Podobne u innych gatunków
Wreszcie należy wspomnieć, że zwierzęta takie jak belugas i wiele ptaków podążały za podobnymi procesami ewolucyjnymi. Chociaż główną funkcją śpiewania u wielu ptaków (i niektórych ssaków morskich) jest komunikowanie stanów lub próba wywierania wpływu na inne zwierzęta (na przykład w zalotach poprzez śpiew lub oznaczanie terytorium), wydaje się, że czasami śpiewają tylko dla zabawy. Ponadto, niektóre ptaki zachowują zmysł estetyczny i starają się tworzyć kompozycje, które pod względem muzycznym podlegają pewnym zasadom.
Wnioski
Podsumowując, biorąc pod uwagę, że muzyka wydaje się być czymś tak naturalnym jak samo życie, wiedza o niej powinna być zachęcana od dzieciństwa, chociaż niestety straciła na znaczeniu w obecnym systemie edukacyjnym. Pobudza nasze zmysły, rozluźnia, sprawia, że wibrujemy i jednoczy nas jako gatunek, tak że ci, którzy nazywają go największym dziedzictwem, jakie posiadamy, nie są daleko od rzeczywistości..

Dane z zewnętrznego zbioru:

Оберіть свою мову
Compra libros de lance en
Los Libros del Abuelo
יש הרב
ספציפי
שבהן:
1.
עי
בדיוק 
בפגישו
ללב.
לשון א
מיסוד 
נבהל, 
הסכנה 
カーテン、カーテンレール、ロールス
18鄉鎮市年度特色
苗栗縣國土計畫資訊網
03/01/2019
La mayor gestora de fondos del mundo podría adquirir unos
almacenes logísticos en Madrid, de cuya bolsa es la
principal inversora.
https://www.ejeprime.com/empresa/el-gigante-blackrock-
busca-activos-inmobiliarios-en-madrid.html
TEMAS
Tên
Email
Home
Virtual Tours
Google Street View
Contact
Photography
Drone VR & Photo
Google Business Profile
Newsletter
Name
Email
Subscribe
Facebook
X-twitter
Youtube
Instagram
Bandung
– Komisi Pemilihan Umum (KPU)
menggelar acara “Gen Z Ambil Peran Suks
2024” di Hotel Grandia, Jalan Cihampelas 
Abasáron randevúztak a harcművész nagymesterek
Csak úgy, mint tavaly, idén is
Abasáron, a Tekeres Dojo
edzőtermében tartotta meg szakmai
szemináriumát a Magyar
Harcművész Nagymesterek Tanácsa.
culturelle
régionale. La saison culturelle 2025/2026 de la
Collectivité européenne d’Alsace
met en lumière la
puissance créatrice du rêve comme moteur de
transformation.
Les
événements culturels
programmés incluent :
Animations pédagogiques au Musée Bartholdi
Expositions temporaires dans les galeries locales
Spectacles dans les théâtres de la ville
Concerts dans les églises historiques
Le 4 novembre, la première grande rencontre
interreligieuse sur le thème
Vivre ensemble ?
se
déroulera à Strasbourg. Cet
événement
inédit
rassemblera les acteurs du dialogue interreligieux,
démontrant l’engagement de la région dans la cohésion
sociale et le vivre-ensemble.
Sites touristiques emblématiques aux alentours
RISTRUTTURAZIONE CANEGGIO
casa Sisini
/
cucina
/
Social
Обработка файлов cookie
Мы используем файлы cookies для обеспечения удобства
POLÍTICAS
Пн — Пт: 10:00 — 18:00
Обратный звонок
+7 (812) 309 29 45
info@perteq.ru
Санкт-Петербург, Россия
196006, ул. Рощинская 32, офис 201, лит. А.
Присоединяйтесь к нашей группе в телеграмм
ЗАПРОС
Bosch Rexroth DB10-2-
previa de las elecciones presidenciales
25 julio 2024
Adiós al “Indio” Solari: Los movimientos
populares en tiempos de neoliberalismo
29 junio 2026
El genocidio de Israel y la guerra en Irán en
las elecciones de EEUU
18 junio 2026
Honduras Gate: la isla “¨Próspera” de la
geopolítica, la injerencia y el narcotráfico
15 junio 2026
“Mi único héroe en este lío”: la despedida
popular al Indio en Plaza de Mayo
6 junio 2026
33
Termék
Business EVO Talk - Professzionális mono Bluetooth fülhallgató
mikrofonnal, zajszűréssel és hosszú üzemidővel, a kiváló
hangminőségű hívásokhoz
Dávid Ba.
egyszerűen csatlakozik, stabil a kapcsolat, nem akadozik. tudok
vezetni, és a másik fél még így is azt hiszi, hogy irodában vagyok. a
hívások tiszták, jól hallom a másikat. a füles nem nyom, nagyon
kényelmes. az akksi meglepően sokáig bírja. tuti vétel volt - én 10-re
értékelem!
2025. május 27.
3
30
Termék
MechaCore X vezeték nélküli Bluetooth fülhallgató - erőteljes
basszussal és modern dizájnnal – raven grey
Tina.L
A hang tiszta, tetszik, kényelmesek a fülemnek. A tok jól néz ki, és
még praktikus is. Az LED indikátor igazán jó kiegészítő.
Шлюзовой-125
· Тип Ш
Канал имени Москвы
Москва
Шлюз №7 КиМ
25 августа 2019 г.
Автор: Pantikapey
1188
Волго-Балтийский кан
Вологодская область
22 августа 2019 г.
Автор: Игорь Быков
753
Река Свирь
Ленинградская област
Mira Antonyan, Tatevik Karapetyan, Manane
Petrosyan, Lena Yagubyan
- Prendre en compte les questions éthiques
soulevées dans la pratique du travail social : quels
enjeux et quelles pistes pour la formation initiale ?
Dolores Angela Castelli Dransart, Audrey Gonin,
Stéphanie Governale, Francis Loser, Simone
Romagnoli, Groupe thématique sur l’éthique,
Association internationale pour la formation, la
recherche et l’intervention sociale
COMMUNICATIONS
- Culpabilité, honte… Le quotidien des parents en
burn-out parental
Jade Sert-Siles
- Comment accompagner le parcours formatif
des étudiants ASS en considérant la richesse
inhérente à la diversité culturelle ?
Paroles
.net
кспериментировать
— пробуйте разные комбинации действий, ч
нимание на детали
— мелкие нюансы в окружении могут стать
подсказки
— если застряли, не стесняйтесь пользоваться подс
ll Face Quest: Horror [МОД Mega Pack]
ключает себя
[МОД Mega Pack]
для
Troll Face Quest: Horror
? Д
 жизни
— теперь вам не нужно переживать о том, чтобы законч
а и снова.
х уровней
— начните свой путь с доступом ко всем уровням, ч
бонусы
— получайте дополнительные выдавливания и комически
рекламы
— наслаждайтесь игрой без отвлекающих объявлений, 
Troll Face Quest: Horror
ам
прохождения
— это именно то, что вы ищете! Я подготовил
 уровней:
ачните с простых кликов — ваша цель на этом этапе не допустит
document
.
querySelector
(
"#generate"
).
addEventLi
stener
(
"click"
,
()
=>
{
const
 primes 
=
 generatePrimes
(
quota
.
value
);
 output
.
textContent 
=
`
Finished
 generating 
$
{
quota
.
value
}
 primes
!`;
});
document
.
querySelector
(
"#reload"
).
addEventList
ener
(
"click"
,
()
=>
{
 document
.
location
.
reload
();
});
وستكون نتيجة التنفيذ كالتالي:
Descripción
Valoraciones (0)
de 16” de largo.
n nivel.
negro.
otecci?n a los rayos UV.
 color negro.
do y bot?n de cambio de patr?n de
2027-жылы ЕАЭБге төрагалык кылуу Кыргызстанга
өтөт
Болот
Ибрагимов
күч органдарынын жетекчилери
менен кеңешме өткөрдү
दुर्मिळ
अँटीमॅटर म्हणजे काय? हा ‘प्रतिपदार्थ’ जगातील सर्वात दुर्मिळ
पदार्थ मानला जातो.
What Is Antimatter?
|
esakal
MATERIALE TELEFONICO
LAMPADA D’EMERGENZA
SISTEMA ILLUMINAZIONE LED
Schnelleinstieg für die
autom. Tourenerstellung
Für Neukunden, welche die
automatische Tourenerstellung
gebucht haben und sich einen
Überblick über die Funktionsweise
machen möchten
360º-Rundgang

Odnośniki bibliograficzne:
- Amodeo, M.R. (2014). Pochodzenie muzyki jako cechy adaptacyjnej u człowieka. Argentine Journal of Behavioral Sciences, 6 (1), 49-59.
- Cross, I. (2010). Muzyka w kulturze i ewolucji. Epistemus, 1 (1), 9-19.
- Fritz, T., Jentschke, S., Gosselin, N., Sammler, D., Peretz, I., Turner, R., Friederici, A. i Koelsch, S. (2009). Uniwersalne rozpoznawanie trzech podstawowych emocji w muzyce. Current biology, 19 (7), 573-576.
- Mithen, S.J. (2005). Śpiewający neandertalczycy: początki muzyki, języka, umysłu i ciała. Cambridge: Harvard University Press.